TODOS HABREMOS DE RESUCITAR

Para merecer esta gloriosa resurrección, habremos de evitar todo aquello que pueda manchar nuestro cuerpo y nuestra alma. El CUERPO tendrá que reunirse al alma para participar de su gloria; he aquí por qué se santifica con ella al recibir los sacramentos del Bautismo, de la Eucaristía y de la Extremaunción, lo mismo que cuando recibe las bendiciones de la Iglesia y cuando ayuna o guarda las vigilias. "¿No sabéis vosotros dice el Apóstol, que sois templo de Dios y que el Espíritu de Dios mora en vosotros? Pues si alguno profanase el Templo de Dios, perderle ha Dios a él (1 Cor. 3, 16-17 y 6, 19)." -Negando a nuestra carne y a nuestros sentidos, placeres que les están prohibidos, mortificándonos y practicando la CASTIDAD, mereceremos resucitar algún día para la vida eterna.

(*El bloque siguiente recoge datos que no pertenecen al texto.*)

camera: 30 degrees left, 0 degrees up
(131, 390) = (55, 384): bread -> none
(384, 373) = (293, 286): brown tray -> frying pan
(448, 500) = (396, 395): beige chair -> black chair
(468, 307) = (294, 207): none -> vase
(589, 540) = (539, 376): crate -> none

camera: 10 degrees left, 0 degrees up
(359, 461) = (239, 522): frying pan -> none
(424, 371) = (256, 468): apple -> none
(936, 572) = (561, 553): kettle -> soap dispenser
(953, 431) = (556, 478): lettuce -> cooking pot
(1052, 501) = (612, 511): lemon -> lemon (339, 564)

En cuanto a NUESTRAS ALMAS, ¿no son acaso las esposas de Dios, que es la misma Santidad? No debemos jamás olvidar que fueron creadas a su imagen y semejanza, redimidas por el altísimo precio de la sangre de Jesús, y que están destinadas a contemplar, después de esta vida, la Divinidad, para amarla y poseerla por siempre jamás. Fin tan sublime exige de parte nuestra conducta irreprochable. Tú mismo, Señor, dijiste: "No prevalecerán los impíos, ni los pecadores estarán en la asamblea de los justos (Salmo 1, 5)."

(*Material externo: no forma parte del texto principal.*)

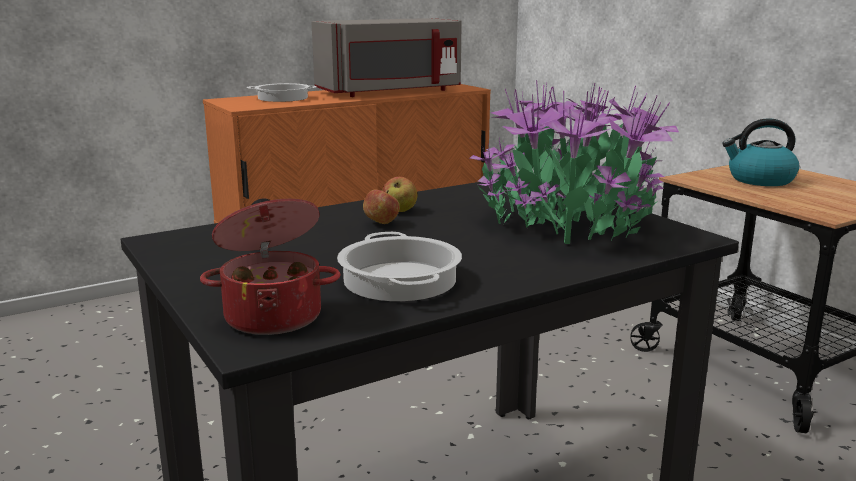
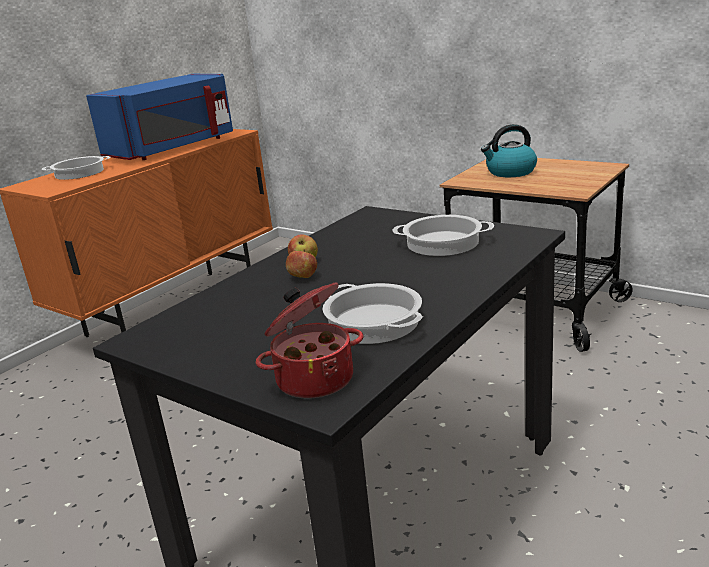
camera: 20 degrees left, 5 degrees up
(391, 92) = (174, 148): grey microwave -> blue microwave
(569, 223) = (442, 243): potted plant -> cooking pot

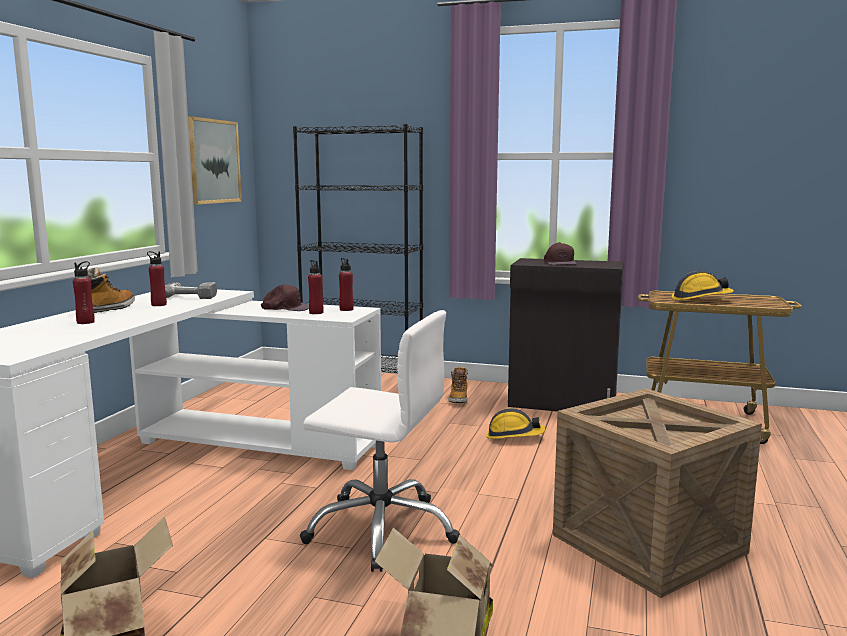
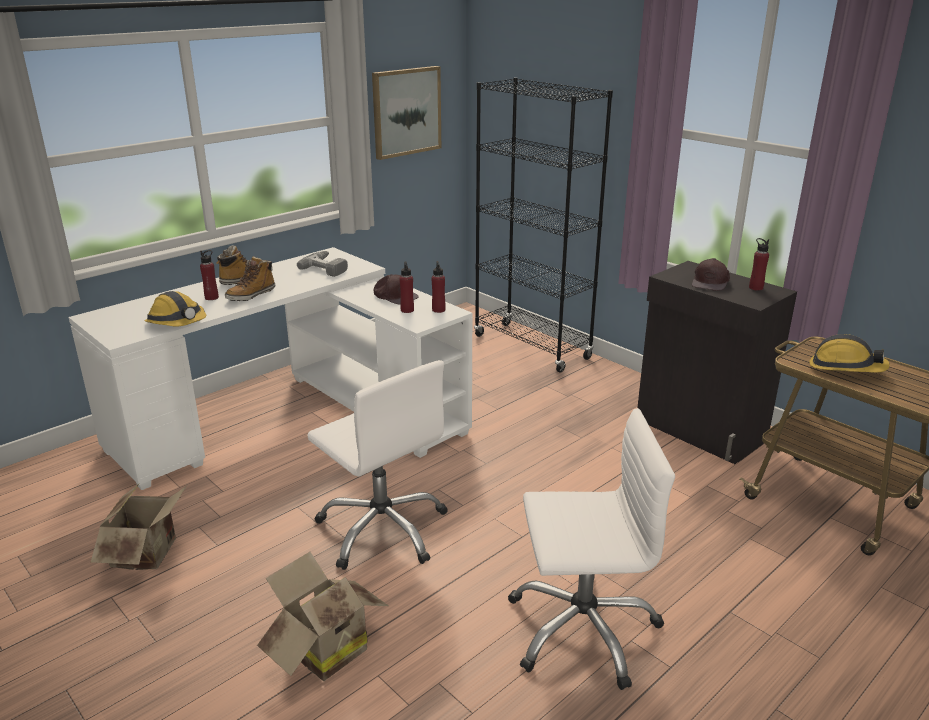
camera: 30 degrees right, 15 degrees up
(158, 305) = (288, 279): red bottle -> red bottle (755, 288)
(458, 399) = (597, 396): boot -> boot (251, 295)
(514, 436) = (599, 460): hard hat -> hard hat (177, 323)
(648, 544) = (582, 628): crate -> white office chair

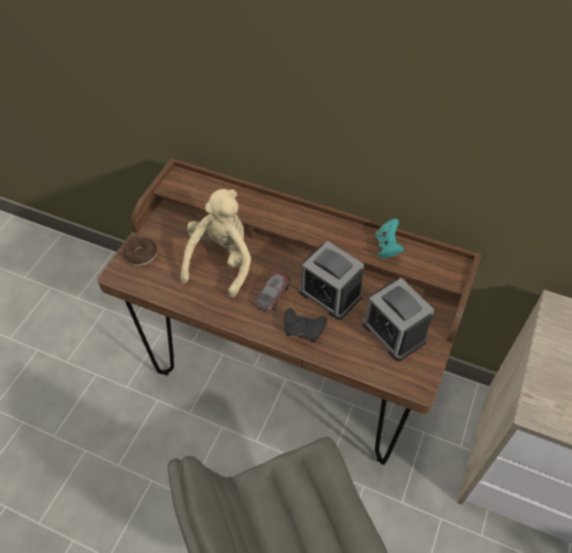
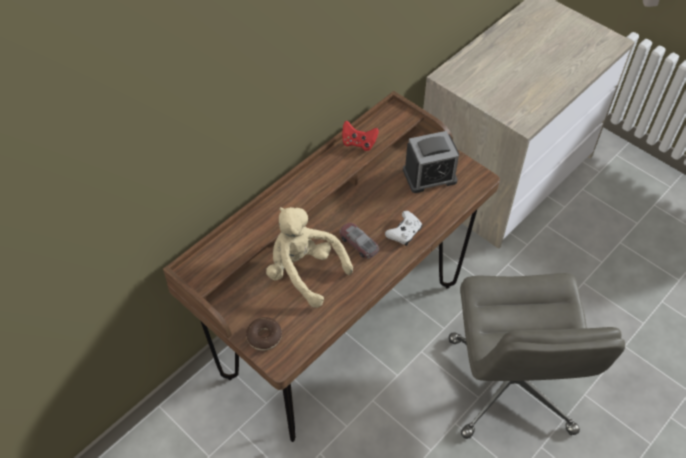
camera: 70 degrees left, 0 degrees up
(303, 329) = (404, 232): black game controller -> white game controller
(330, 294) = (376, 204): alarm clock -> none
(387, 247) = (358, 143): turquoise game controller -> red game controller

Semejante felicidad hace absolutamente PRECISA la constancia en el bien (1 Cor. 15, 58). No es suficiente que empecemos a santificarnos, tenemos que perseverar en la virtud hasta la hora de la muerte, practicando la sólida piedad, es decir: aquélla que nos enseña a prescindir de nosotros mismos, para unirnos a Dios. Para lograrlo: 1º meditemos y oremos, no solamente cuando por devoción nos inclinemos a ello, sino aun cuando nos encontramos en aridez y nos vemos privados de devoción sensible; 2º mortifiquemos los ojos, la lengua y el paladar, combatamos nuestros caprichos, nuestro carácter y nuestras costumbres, de manera que nos sacrifiquemos por todos, siendo dulces con los difíciles de carácter, caritativos con los que nos contrarían y buenos y pacientes con quienes nos afligen. En una palabra, huyamos del mal y practiquemos el bien, hasta que exhalemos el último suspiro. Así participaremos de la gloriosa Resurrección de nuestro amado Redentor.

¡Oh Jesús resucitado!, por las oraciones de tu santísima Madre, dame fuerzas para que, siguiendo tu ejemplo, viva en la tierra practicando constante abnegación, que me dé la victoria en los combates, -me haga exacto en el cumplimiento de mis deberes- y me enseñe a soportar con paciencia las contrariedades de los hombres y del demonio, sin perder jamás la gracia, el fervor y la serenidad de alma.